Lawyers for Houston-based V&E continue to handle by far the most M&A deals in the state, which is the result of the firm’s deep roots and connections in the oil patch and the fact they simply have so many more corporate transactional lawyers in Texas than every other law firm.
The Corporate Deal Tracker shows that V&E lawyers in Texas advised businesses involved in 105 M&A deals in 2017 valued at a combined $72.6 billion. V&E’s deal count is 18 percent higher than any other law firm operating in the state, but it is 4 deals less than the firm handled in 2016.
In an interesting twist, the Texas lawyers at AKK went out with a bang. AKK corporate partners worked on 73 transactions valued at $52.4 billion in 2017 – up from 48 deals in 2016, a 50 percent jump.
Baker Botts and Locke Lord are examples of trends in the Texas legal market. Both firms actually increased the amount of M&A their Texas lawyers handled in 2017, but both dropped in the rankings because out-of-state firms grew faster.
M&A lawyers in Baker Botts’ Texas offices handled 56 deals with a combined price tag of $62.2 billion – a 12 percent improvement over 2016. Locke Lord’s Texas lawyers increased their total deal count from 49 in 2016 to 57 last year.
But Baker Botts dropped from third in 2016 in the Corporate Deal Tracker rankings to seventh in 2017, while Locke Lord went from fourth to sixth place.
Texas lawyers for Jackson Walker and Haynes and Boone increased their deal count numbers and moved up in the Corporate Deal Tracker rankings. Jackson Walker, which has no offices outside of Texas, worked on 53 corporate transactions in 2017 – a 20 percent jump from a year earlier. Haynes and Boone increased its M&A deals from 32 in 2016 to 45 in 2017.
By far the biggest surprise in the Corporate Deal Tracker 2017 law firm numbers belongs to Sidley, which has emerged as a serious challenger to V&E for the top spot. Sidley lawyers in Texas worked on 89 deals valued at $26.7 billion – up from 31 transactions in 2016, a 220-percent increase. Sidley, it should be noted, poached five deal attorneys from Andrews Kurth Kenyon last year and have stolen more than a dozen corporate lawyers from Weil, V&E and Akin Gump during the past few years.
Jones Day claimed the top spot for deal value in 2017. The global law firm handled 66 transactions worth $77.2 billion. Jones Day partner Alain Dermarkar of Dallas represented Reynolds American on its $49 billion sale to British American Tobacco in January 2017, which was the largest transaction led by a Texas-based lawyer last year.
Los Angeles-founded Gibson Dunn, which boosted its ranks last year by hiring six deal attorneys from Baker Botts in Houston, jumped from five deals in 2016 to 41 transactions valued at $9.5 billion last year, according to the Corporate Deal Tracker.

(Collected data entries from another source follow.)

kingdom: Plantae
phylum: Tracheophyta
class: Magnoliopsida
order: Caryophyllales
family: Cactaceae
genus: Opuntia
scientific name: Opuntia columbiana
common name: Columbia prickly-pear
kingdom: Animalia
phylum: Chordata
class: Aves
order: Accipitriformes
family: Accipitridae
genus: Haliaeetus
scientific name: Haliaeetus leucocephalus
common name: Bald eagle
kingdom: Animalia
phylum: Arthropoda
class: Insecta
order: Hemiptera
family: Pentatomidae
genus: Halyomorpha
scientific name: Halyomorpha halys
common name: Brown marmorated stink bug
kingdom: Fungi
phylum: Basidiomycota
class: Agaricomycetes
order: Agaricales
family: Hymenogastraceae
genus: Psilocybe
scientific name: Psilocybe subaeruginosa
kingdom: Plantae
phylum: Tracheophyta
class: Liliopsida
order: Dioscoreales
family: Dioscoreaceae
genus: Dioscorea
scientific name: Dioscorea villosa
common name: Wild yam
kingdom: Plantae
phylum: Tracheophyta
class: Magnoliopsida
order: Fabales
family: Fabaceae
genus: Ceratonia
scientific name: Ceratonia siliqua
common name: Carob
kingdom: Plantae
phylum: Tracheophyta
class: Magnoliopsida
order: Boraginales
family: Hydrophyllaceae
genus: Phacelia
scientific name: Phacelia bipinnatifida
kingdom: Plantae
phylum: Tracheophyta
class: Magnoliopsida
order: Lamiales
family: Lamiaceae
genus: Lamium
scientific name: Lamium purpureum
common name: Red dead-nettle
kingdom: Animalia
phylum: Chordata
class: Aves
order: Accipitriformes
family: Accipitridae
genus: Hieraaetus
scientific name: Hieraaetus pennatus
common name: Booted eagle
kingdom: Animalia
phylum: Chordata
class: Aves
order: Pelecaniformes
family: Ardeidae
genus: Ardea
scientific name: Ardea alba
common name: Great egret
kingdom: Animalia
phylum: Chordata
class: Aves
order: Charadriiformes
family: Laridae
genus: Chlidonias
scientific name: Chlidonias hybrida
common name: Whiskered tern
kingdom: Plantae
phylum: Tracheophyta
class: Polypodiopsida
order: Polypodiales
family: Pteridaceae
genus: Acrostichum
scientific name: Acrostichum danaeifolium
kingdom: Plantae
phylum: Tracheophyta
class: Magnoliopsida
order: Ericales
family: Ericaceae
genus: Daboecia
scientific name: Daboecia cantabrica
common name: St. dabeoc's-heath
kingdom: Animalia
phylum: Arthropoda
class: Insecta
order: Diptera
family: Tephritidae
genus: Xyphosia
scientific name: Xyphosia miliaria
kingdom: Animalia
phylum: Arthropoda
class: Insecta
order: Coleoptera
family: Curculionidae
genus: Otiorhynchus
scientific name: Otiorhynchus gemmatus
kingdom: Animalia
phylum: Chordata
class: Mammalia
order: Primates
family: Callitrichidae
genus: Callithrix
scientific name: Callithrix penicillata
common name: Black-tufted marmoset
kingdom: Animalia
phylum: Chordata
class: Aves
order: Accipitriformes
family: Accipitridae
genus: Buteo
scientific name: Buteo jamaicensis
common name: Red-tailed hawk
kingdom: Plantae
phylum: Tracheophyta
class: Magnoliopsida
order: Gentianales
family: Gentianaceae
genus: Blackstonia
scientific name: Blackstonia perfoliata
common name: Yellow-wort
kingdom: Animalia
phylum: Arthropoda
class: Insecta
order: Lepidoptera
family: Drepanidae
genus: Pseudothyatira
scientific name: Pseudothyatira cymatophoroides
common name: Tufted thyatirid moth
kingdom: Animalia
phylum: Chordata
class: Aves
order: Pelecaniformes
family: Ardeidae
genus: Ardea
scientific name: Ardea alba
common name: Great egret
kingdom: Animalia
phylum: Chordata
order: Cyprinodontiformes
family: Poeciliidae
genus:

Latham lawyers in Houston also posted a fantastic M&A year. Latham, another firm founded in Los Angeles, increased its 2017 deal count by 31 percent, from 48 transactions to 63.
New York-based Simpson Thacher tripled the number of deals its Texas lawyers handled – 15 last year compared to five in 2016.
There are multiple explanations for dramatic increases in M&A activity by certain law firms – ranging from a healthy deal market in Texas and companies hiring multiple law firms to handle complex transactions to more aggressive reporting of transactions by the law firms to the Corporate Deal Tracker.
The trend of national law firms advising in a growing number of deals is confirmed by new separate data by Mergermarket provided exclusively to The Texas Lawbook.
Mergermarket reports that Kirkland represented Texas-based companies in 16 transactions during the first quarter of 2018. V&E was second with a dozen deals. Weil, Gotshal & Manges advised 11 Texas companies and Jones Day handled nine transactions for Texas companies.
Kirkland also became the first non-Texas firm in 2017 to be number one in Mergermarket’s annual M&A rankings of firms representing Texas businesses in M&A activity. Mergermarket, which collects its data separately, showed Kirkland advised Texas companies in 82 deals last year. V&E was second with 68 and Latham came in third with 55.